[What this task involves]: The pictures must be left out, while the rest of the data is copied exactly.

::::

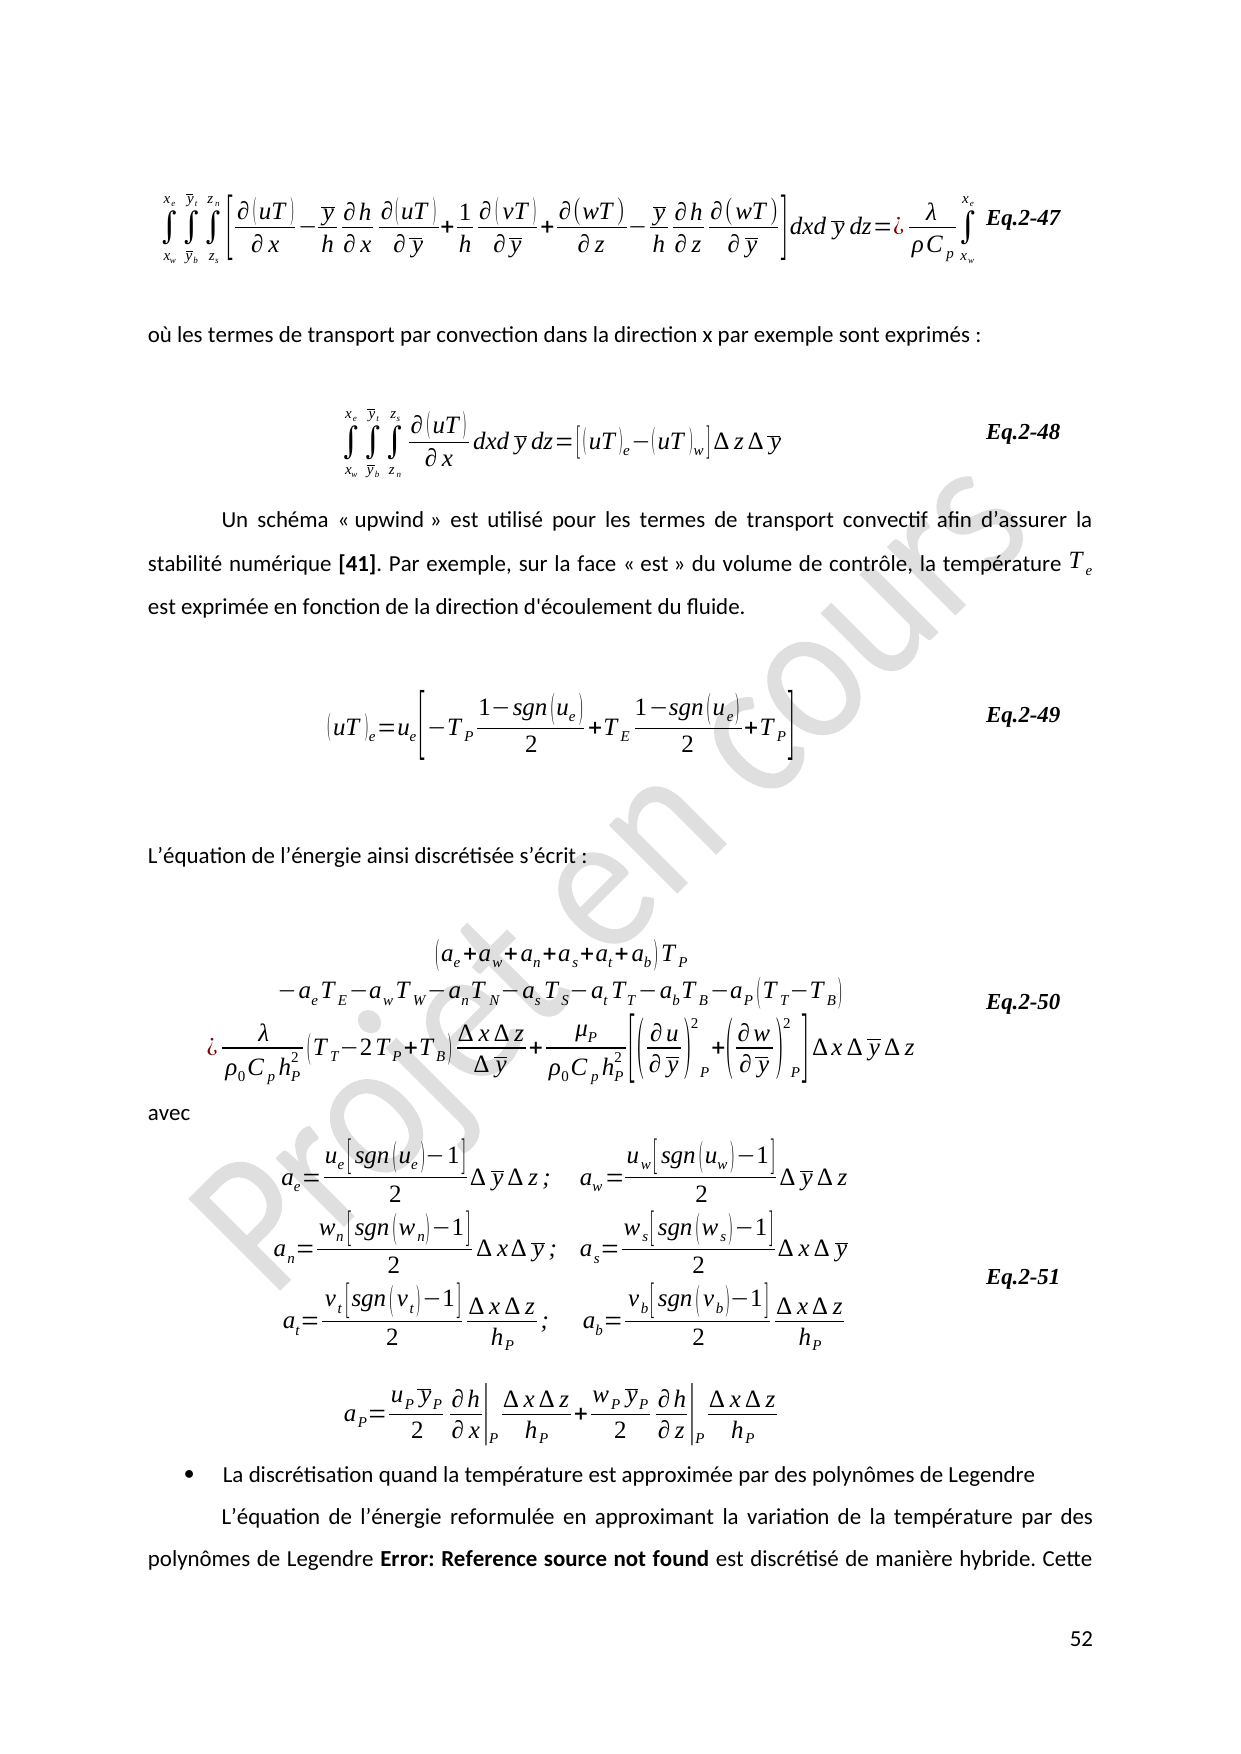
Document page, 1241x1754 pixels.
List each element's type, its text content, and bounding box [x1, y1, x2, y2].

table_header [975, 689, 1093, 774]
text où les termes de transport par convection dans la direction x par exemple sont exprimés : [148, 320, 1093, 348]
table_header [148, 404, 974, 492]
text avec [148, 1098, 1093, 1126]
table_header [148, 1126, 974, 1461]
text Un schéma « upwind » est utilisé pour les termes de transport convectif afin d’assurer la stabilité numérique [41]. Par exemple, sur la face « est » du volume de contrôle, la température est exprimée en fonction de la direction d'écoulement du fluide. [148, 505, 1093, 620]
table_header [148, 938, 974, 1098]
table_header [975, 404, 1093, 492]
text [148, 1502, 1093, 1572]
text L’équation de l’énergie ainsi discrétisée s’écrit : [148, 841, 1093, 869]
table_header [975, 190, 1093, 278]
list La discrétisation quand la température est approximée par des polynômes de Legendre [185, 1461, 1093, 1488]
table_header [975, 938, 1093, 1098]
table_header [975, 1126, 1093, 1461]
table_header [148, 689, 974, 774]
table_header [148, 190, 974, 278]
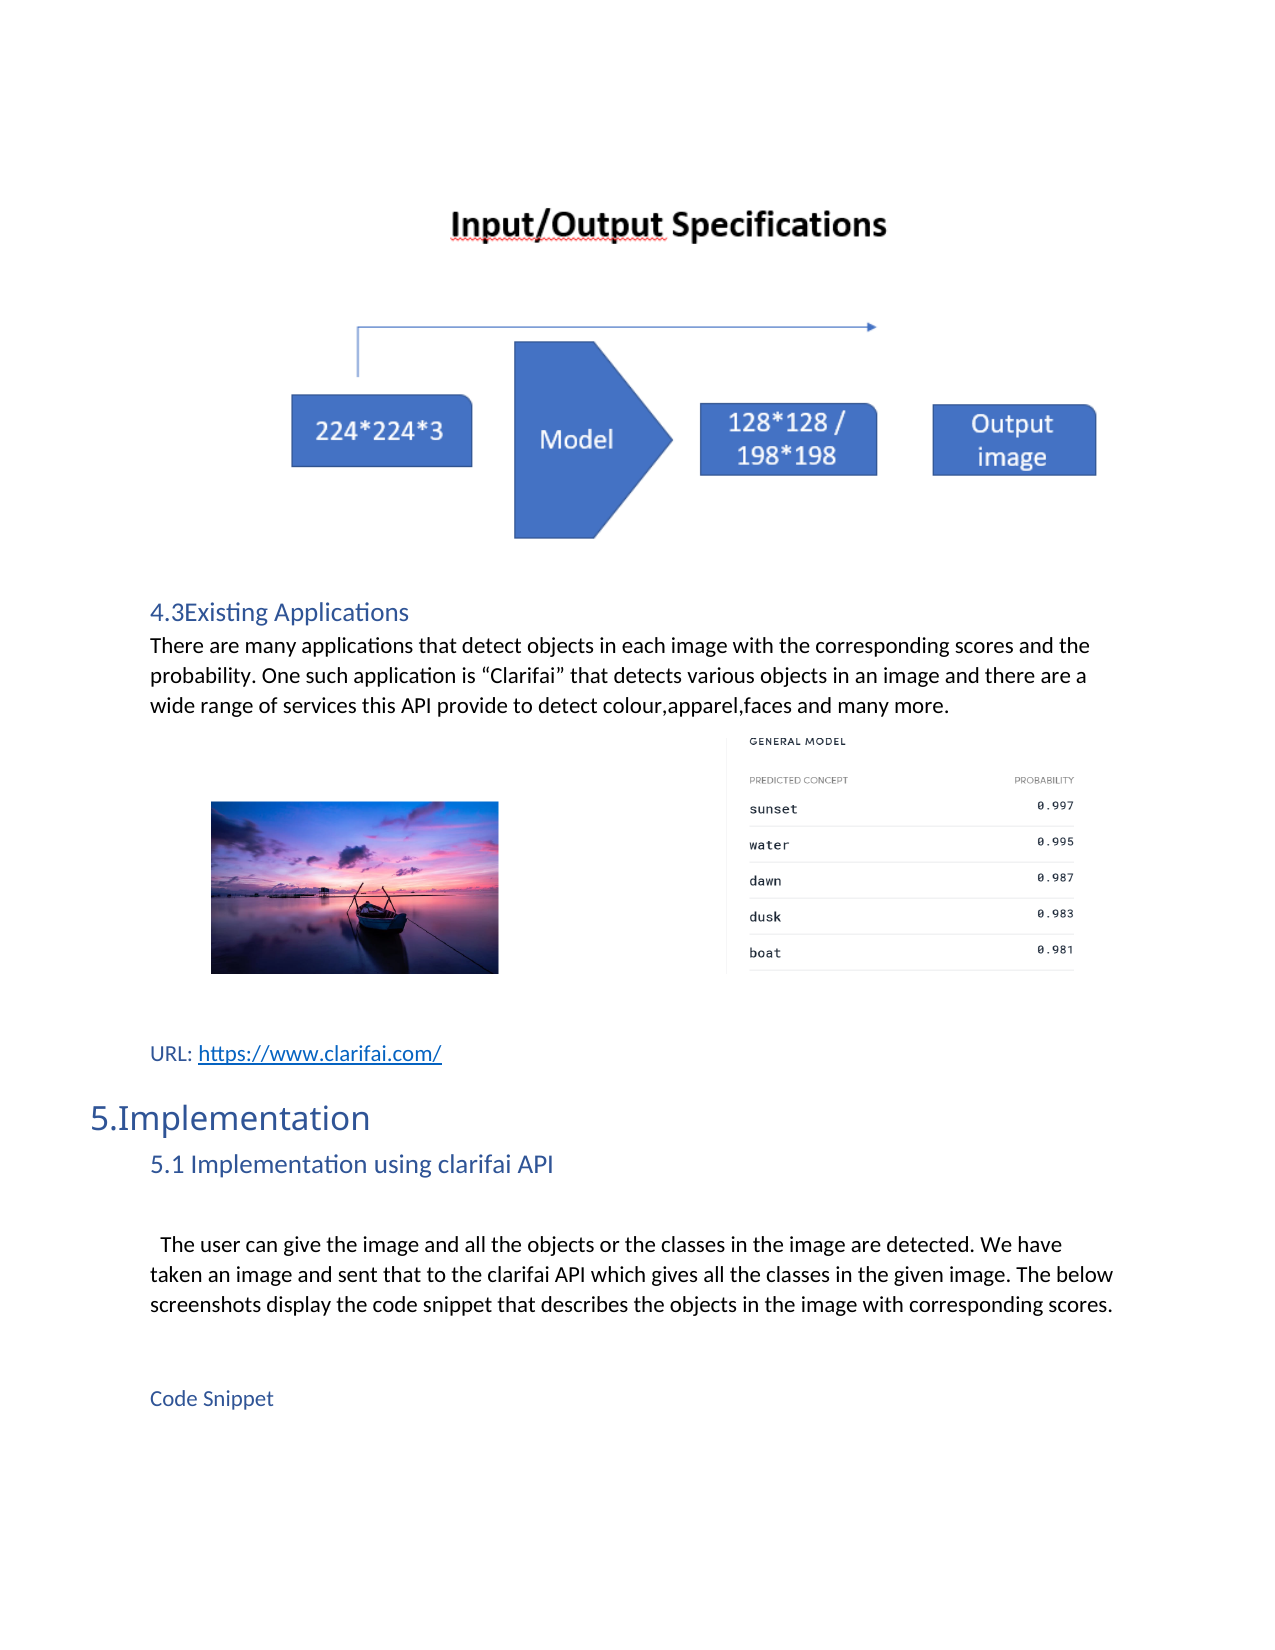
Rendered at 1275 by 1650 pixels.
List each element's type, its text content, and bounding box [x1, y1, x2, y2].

::::

[Task response]:
Document page, 1241x1754 pixels.
List each element's type, its text content, and bounding box [x1, y1, x2, y2].

table_header [975, 689, 1093, 774]
text où les termes de transport par convection dans la direction x par exemple sont exprimés : [148, 320, 1093, 348]
table_header [148, 404, 974, 492]
text avec [148, 1098, 1093, 1126]
table_header [148, 1126, 974, 1461]
text Un schéma « upwind » est utilisé pour les termes de transport convectif afin d’assurer la stabilité numérique [41]. Par exemple, sur la face « est » du volume de contrôle, la température est exprimée en fonction de la direction d'écoulement du fluide. [148, 505, 1093, 620]
table_header [148, 938, 974, 1098]
table_header [975, 404, 1093, 492]
text [148, 1502, 1093, 1572]
text L’équation de l’énergie ainsi discrétisée s’écrit : [148, 841, 1093, 869]
table_header [975, 190, 1093, 278]
list La discrétisation quand la température est approximée par des polynômes de Legendre [185, 1461, 1093, 1488]
table_header [975, 938, 1093, 1098]
table_header [975, 1126, 1093, 1461]
table_header [148, 689, 974, 774]
table_header [148, 190, 974, 278]
Rendered at 1275 by 1650 pixels.
List each element's type, its text content, and bounding box [x1, y1, x2, y2].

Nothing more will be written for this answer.